This is a Java chess engine made purely for fun back in college and to get some practice with algorithms/optimizing data structures. At it's current strength it can consistently beat the Windows factory-installed engine Chess Titans on max difficulty while searching only to depth 4. DISCLAIMER: I wrote this before I had any experience with enterprise software design. It was an academic exercise and turned out to be a clever chess player, but I would definitely code this much cleaner if I were to redo it.

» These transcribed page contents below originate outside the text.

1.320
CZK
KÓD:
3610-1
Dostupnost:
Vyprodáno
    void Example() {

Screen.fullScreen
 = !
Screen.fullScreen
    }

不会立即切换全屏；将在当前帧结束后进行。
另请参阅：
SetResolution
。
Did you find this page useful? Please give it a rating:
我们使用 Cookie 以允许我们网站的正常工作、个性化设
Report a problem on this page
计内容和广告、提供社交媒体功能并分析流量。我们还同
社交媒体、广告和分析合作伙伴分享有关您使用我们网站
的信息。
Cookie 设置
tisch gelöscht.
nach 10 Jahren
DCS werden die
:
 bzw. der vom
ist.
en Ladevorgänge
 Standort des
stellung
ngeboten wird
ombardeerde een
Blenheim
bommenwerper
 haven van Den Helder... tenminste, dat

Move search/pruning algorithms used:
- Principal Variation Search
- Null Move Search Reduction (WIP)
- Alpha Beta Pruning
- Killer Move Heuristic
- MVV/LVA Move ordering
- Iterative deepening
- Quiescence search
Evaluation considerations:
- Material
- Positional (number of moves compared to opponent)
- Bishop pair bonuses
- Castled king bonuses
- Central pawns pushed bonuses
- Early queen movement penalty
- Connected rooks bonuses
- King safety (half open, fully open files next to king, pawn shields)

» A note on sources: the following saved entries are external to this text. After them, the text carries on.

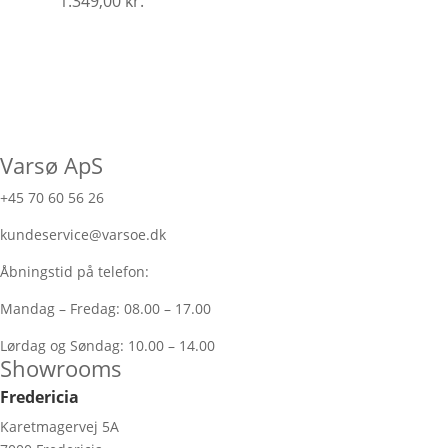
1.349,00
kr.
Varsø ApS
+45 70 60 56 26
kundeservice@varsoe.dk
Åbningstid på telefon:
Mandag – Fredag: 08.00 – 17.00
Lørdag og Søndag: 10.00 – 14.00
Showrooms
Fredericia
Karetmagervej 5A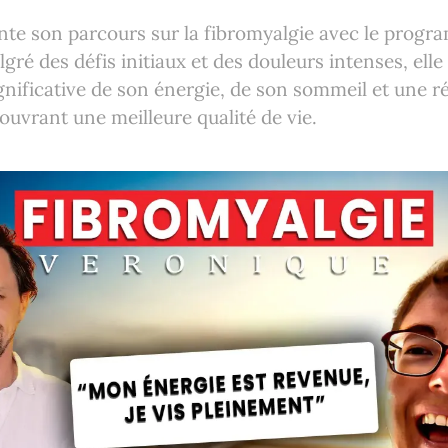
nte son parcours sur la fibromyalgie avec le prog
ré des défis initiaux et des douleurs intenses, elle
gnificative de son énergie, de son sommeil et une r
ouvrant une meilleure qualité de vie.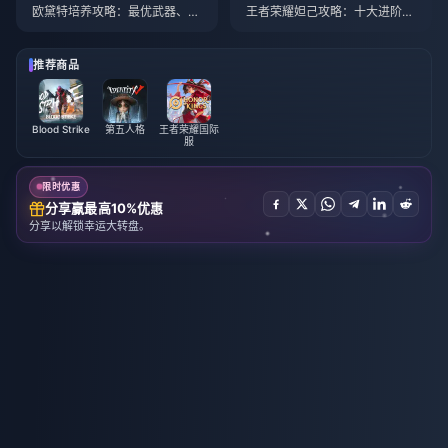
欧黛特培养攻略：最优武器、圣
王者荣耀妲己攻略：十大进阶技
遗物与队伍搭配 | 2026年8月
巧 | 2026年8月
推荐商品
Blood Strike
第五人格
王者荣耀国际
服
限时优惠
分享赢最高10%优惠
分享以解锁幸运大转盘。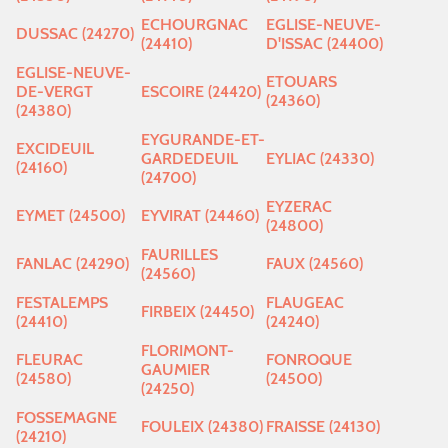
ECHOURGNAC
EGLISE-NEUVE-
DUSSAC (24270)
(24410)
D'ISSAC (24400)
EGLISE-NEUVE-
ETOUARS
DE-VERGT
ESCOIRE (24420)
(24360)
(24380)
EYGURANDE-ET-
EXCIDEUIL
GARDEDEUIL
EYLIAC (24330)
(24160)
(24700)
EYZERAC
EYMET (24500)
EYVIRAT (24460)
(24800)
FAURILLES
FANLAC (24290)
FAUX (24560)
(24560)
FESTALEMPS
FLAUGEAC
FIRBEIX (24450)
(24410)
(24240)
FLORIMONT-
FLEURAC
FONROQUE
GAUMIER
(24580)
(24500)
(24250)
FOSSEMAGNE
FOULEIX (24380)
FRAISSE (24130)
(24210)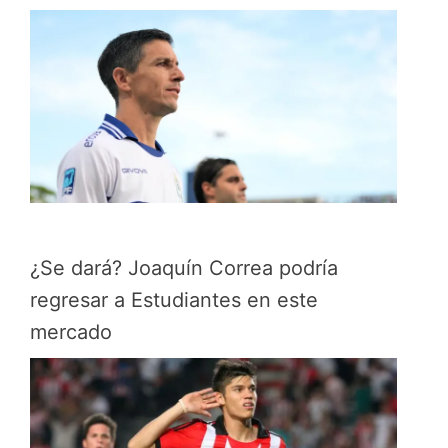
¿Se dará? Joaquín Correa podría
regresar a Estudiantes en este
mercado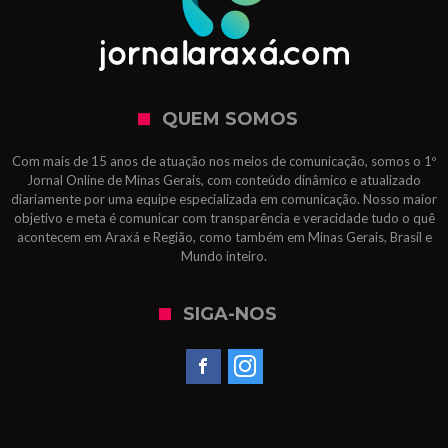
QUEM SOMOS
Com mais de 15 anos de atuação nos meios de comunicação, somos o 1º
Jornal Online de Minas Gerais, com conteúdo dinâmico e atualizado
diariamente por uma equipe especializada em comunicação. Nosso maior
objetivo e meta é comunicar com transparência e veracidade tudo o quê
acontecem em Araxá e Região, como também em Minas Gerais, Brasil e
Mundo inteiro.
SIGA-NOS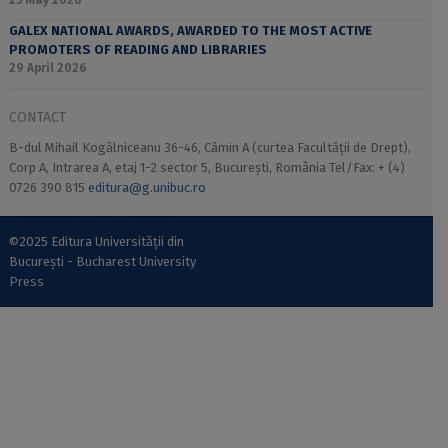
25 May 2026
GALEX NATIONAL AWARDS, AWARDED TO THE MOST ACTIVE
PROMOTERS OF READING AND LIBRARIES
29 April 2026
CONTACT
B-dul Mihail Kogălniceanu 36-46, Cămin A (curtea Facultății de Drept),
Corp A, Intrarea A, etaj 1-2 sector 5, București, România Tel/Fax: + (4)
0726 390 815
editura@g.unibuc.ro
©2025 Editura Universității din
București - Bucharest University
Press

Lessons learned from this project:
- I assumed that rebuilding the game tree for each search would be too wasteful and that storing it was a better approach. This is incorrect because after searching 6 ply the game tree is too large to fit in most modern computer's RAM, without your JVM crashing. When/if I rewrite this it would be best to use a transposition table to allow me to search deeper and greatly increase the engine's strength without storing the entire game tree.
- Data structures/design: I wrote this program before I knew anything about software design patterns/best practices/unit testing. As such I would do better in the future to plan out data structures better (especially using bitboards), and make better uses of interfaces and general OOP design.
- A big goal for this project now is to abandon the GUI I coded and adopt UCI protocol so this engine can play against other engines over a standard interface. That would make testing and tuning much easier. Having a test suite would also make it easier to refactor the fundamental parts of the algorithm and know nothing was broken.